Your task is to reproduce exactly the lines that run from the beginning of the data through the line where "Aspekte damit verbunden" appears.

(Stored data entries)

________

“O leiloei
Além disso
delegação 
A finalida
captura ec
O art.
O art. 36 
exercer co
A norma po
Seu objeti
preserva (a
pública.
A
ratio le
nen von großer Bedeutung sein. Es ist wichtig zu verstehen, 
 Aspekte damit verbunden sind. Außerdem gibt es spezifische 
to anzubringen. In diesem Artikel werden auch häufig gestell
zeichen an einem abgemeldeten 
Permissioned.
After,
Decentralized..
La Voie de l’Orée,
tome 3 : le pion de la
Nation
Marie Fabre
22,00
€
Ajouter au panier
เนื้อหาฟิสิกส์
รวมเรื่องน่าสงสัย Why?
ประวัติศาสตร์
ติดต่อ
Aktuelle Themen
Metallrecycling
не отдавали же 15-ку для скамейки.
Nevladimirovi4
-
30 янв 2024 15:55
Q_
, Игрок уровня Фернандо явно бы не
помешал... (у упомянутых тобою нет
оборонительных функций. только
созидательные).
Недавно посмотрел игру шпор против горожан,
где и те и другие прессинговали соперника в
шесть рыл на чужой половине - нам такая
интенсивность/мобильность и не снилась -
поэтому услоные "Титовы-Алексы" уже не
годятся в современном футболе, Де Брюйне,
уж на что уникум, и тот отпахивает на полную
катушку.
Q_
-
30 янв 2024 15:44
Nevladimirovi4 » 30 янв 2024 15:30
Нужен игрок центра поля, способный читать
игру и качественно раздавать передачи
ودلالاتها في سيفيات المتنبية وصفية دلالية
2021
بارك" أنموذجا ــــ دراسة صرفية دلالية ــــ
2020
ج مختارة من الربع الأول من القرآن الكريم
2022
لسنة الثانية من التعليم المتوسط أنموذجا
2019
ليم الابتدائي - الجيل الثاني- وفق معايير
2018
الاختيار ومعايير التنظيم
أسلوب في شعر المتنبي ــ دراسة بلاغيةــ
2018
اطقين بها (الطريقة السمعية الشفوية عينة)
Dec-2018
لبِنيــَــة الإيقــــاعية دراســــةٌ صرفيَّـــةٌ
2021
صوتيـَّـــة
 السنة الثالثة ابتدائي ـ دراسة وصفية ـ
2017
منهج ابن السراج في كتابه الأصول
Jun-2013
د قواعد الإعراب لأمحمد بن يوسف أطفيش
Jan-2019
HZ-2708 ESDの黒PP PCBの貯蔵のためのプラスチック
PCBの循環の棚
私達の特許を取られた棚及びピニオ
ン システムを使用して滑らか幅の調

________

▸ **Result**:
“O leiloei
Além disso
delegação 
A finalida
captura ec
O art.
O art. 36 
exercer co
A norma po
Seu objeti
preserva (a
pública.
A
ratio le
nen von großer Bedeutung sein. Es ist wichtig zu verstehen, 
 Aspekte damit verbunden sind. Außerdem gibt es spezifische 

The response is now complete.